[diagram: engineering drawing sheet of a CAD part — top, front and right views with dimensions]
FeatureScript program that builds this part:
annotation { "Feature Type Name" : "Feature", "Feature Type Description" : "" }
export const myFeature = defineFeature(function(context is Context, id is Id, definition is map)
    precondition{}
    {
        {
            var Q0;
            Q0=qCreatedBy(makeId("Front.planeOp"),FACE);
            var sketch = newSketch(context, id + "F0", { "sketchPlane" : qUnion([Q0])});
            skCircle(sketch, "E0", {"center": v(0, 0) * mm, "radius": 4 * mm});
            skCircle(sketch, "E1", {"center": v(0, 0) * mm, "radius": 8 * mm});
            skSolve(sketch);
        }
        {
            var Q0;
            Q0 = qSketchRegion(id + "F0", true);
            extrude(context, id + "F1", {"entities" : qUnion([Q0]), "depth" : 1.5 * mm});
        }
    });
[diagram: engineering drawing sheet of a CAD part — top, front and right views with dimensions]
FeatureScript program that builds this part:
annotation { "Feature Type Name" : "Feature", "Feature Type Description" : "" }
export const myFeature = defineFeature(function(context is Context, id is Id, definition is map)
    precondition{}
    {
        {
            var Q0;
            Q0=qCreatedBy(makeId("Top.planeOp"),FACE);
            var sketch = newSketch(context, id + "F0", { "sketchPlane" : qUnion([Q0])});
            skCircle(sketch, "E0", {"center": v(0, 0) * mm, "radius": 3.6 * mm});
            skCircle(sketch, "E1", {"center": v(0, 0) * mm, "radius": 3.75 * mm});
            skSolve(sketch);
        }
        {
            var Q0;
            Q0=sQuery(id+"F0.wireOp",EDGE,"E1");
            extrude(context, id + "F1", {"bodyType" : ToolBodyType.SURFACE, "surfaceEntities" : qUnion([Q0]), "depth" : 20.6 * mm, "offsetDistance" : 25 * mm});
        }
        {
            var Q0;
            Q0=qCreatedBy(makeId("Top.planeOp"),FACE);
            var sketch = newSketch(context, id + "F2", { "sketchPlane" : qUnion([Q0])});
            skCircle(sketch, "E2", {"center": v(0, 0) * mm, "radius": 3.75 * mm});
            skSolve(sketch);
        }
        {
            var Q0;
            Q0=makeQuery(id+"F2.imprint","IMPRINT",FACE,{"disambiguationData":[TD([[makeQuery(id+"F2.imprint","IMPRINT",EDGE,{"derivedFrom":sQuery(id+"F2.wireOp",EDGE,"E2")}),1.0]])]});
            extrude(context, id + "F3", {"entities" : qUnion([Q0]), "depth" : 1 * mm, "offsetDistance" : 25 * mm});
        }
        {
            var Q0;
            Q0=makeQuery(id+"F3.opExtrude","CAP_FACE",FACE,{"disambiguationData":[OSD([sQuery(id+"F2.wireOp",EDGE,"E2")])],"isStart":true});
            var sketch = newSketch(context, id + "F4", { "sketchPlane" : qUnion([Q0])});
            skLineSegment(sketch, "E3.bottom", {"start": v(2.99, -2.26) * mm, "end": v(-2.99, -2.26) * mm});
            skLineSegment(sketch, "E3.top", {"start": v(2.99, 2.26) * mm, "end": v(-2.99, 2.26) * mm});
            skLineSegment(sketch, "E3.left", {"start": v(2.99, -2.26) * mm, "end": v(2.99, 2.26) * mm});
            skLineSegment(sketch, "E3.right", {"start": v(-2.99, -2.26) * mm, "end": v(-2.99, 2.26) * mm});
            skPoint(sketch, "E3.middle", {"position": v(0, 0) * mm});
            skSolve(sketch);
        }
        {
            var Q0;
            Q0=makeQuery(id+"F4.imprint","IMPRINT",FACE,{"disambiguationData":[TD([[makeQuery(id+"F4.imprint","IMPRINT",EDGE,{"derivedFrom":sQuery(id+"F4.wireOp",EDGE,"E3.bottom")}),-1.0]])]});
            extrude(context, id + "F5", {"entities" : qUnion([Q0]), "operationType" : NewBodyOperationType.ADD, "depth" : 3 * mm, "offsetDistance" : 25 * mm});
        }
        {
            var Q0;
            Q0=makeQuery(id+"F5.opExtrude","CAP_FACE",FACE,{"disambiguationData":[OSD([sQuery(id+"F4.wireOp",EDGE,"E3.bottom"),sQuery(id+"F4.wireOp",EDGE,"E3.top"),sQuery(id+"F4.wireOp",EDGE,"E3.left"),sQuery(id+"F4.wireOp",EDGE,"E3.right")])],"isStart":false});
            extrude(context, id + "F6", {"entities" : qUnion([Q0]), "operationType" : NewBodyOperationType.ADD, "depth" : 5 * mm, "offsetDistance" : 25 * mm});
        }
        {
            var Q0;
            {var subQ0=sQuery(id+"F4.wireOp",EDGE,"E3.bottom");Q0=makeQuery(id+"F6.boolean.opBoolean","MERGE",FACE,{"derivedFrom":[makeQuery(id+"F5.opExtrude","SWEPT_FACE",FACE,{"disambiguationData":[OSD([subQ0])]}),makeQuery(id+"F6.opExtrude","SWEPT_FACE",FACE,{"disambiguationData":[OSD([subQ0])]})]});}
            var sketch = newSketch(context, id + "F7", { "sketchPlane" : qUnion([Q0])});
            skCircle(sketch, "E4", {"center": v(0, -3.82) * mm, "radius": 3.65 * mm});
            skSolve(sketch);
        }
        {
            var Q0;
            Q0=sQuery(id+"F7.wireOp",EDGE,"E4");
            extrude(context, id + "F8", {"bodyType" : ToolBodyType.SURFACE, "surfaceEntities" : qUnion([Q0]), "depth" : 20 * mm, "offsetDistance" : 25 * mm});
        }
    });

------------------------

INSTRUCTION: Present each of the lines above as an item in a numbered list, omitting any blank lines.

ANSWER IN FULL:
1. [diagram: engineering drawing sheet of a CAD part — top, front and right views with dimensions]
2. FeatureScript program that builds this part:
3. annotation { "Feature Type Name" : "Feature", "Feature Type Description" : "" }
4. export const myFeature = defineFeature(function(context is Context, id is Id, definition is map)
5.     precondition{}
6.     {
7.         {
8.             var Q0;
9.             Q0=qCreatedBy(makeId("Front.planeOp"),FACE);
10.             var sketch = newSketch(context, id + "F0", { "sketchPlane" : qUnion([Q0])});
11.             skCircle(sketch, "E0", {"center": v(0, 0) * mm, "radius": 4 * mm});
12.             skCircle(sketch, "E1", {"center": v(0, 0) * mm, "radius": 8 * mm});
13.             skSolve(sketch);
14.         }
15.         {
16.             var Q0;
17.             Q0 = qSketchRegion(id + "F0", true);
18.             extrude(context, id + "F1", {"entities" : qUnion([Q0]), "depth" : 1.5 * mm});
19.         }
20.     });
21. [diagram: engineering drawing sheet of a CAD part — top, front and right views with dimensions]
22. FeatureScript program that builds this part:
23. annotation { "Feature Type Name" : "Feature", "Feature Type Description" : "" }
24. export const myFeature = defineFeature(function(context is Context, id is Id, definition is map)
25.     precondition{}
26.     {
27.         {
28.             var Q0;
29.             Q0=qCreatedBy(makeId("Top.planeOp"),FACE);
30.             var sketch = newSketch(context, id + "F0", { "sketchPlane" : qUnion([Q0])});
31.             skCircle(sketch, "E0", {"center": v(0, 0) * mm, "radius": 3.6 * mm});
32.             skCircle(sketch, "E1", {"center": v(0, 0) * mm, "radius": 3.75 * mm});
33.             skSolve(sketch);
34.         }
35.         {
36.             var Q0;
37.             Q0=sQuery(id+"F0.wireOp",EDGE,"E1");
38.             extrude(context, id + "F1", {"bodyType" : ToolBodyType.SURFACE, "surfaceEntities" : qUnion([Q0]), "depth" : 20.6 * mm, "offsetDistance" : 25 * mm});
39.         }
40.         {
41.             var Q0;
42.             Q0=qCreatedBy(makeId("Top.planeOp"),FACE);
43.             var sketch = newSketch(context, id + "F2", { "sketchPlane" : qUnion([Q0])});
44.             skCircle(sketch, "E2", {"center": v(0, 0) * mm, "radius": 3.75 * mm});
45.             skSolve(sketch);
46.         }
47.         {
48.             var Q0;
49.             Q0=makeQuery(id+"F2.imprint","IMPRINT",FACE,{"disambiguationData":[TD([[makeQuery(id+"F2.imprint","IMPRINT",EDGE,{"derivedFrom":sQuery(id+"F2.wireOp",EDGE,"E2")}),1.0]])]});
50.             extrude(context, id + "F3", {"entities" : qUnion([Q0]), "depth" : 1 * mm, "offsetDistance" : 25 * mm});
51.         }
52.         {
53.             var Q0;
54.             Q0=makeQuery(id+"F3.opExtrude","CAP_FACE",FACE,{"disambiguationData":[OSD([sQuery(id+"F2.wireOp",EDGE,"E2")])],"isStart":true});
55.             var sketch = newSketch(context, id + "F4", { "sketchPlane" : qUnion([Q0])});
56.             skLineSegment(sketch, "E3.bottom", {"start": v(2.99, -2.26) * mm, "end": v(-2.99, -2.26) * mm});
57.             skLineSegment(sketch, "E3.top", {"start": v(2.99, 2.26) * mm, "end": v(-2.99, 2.26) * mm});
58.             skLineSegment(sketch, "E3.left", {"start": v(2.99, -2.26) * mm, "end": v(2.99, 2.26) * mm});
59.             skLineSegment(sketch, "E3.right", {"start": v(-2.99, -2.26) * mm, "end": v(-2.99, 2.26) * mm});
60.             skPoint(sketch, "E3.middle", {"position": v(0, 0) * mm});
61.             skSolve(sketch);
62.         }
63.         {
64.             var Q0;
65.             Q0=makeQuery(id+"F4.imprint","IMPRINT",FACE,{"disambiguationData":[TD([[makeQuery(id+"F4.imprint","IMPRINT",EDGE,{"derivedFrom":sQuery(id+"F4.wireOp",EDGE,"E3.bottom")}),-1.0]])]});
66.             extrude(context, id + "F5", {"entities" : qUnion([Q0]), "operationType" : NewBodyOperationType.ADD, "depth" : 3 * mm, "offsetDistance" : 25 * mm});
67.         }
68.         {
69.             var Q0;
70.             Q0=makeQuery(id+"F5.opExtrude","CAP_FACE",FACE,{"disambiguationData":[OSD([sQuery(id+"F4.wireOp",EDGE,"E3.bottom"),sQuery(id+"F4.wireOp",EDGE,"E3.top"),sQuery(id+"F4.wireOp",EDGE,"E3.left"),sQuery(id+"F4.wireOp",EDGE,"E3.right")])],"isStart":false});
71.             extrude(context, id + "F6", {"entities" : qUnion([Q0]), "operationType" : NewBodyOperationType.ADD, "depth" : 5 * mm, "offsetDistance" : 25 * mm});
72.         }
73.         {
74.             var Q0;
75.             {var subQ0=sQuery(id+"F4.wireOp",EDGE,"E3.bottom");Q0=makeQuery(id+"F6.boolean.opBoolean","MERGE",FACE,{"derivedFrom":[makeQuery(id+"F5.opExtrude","SWEPT_FACE",FACE,{"disambiguationData":[OSD([subQ0])]}),makeQuery(id+"F6.opExtrude","SWEPT_FACE",FACE,{"disambiguationData":[OSD([subQ0])]})]});}
76.             var sketch = newSketch(context, id + "F7", { "sketchPlane" : qUnion([Q0])});
77.             skCircle(sketch, "E4", {"center": v(0, -3.82) * mm, "radius": 3.65 * mm});
78.             skSolve(sketch);
79.         }
80.         {
81.             var Q0;
82.             Q0=sQuery(id+"F7.wireOp",EDGE,"E4");
83.             extrude(context, id + "F8", {"bodyType" : ToolBodyType.SURFACE, "surfaceEntities" : qUnion([Q0]), "depth" : 20 * mm, "offsetDistance" : 25 * mm});
84.         }
85.     });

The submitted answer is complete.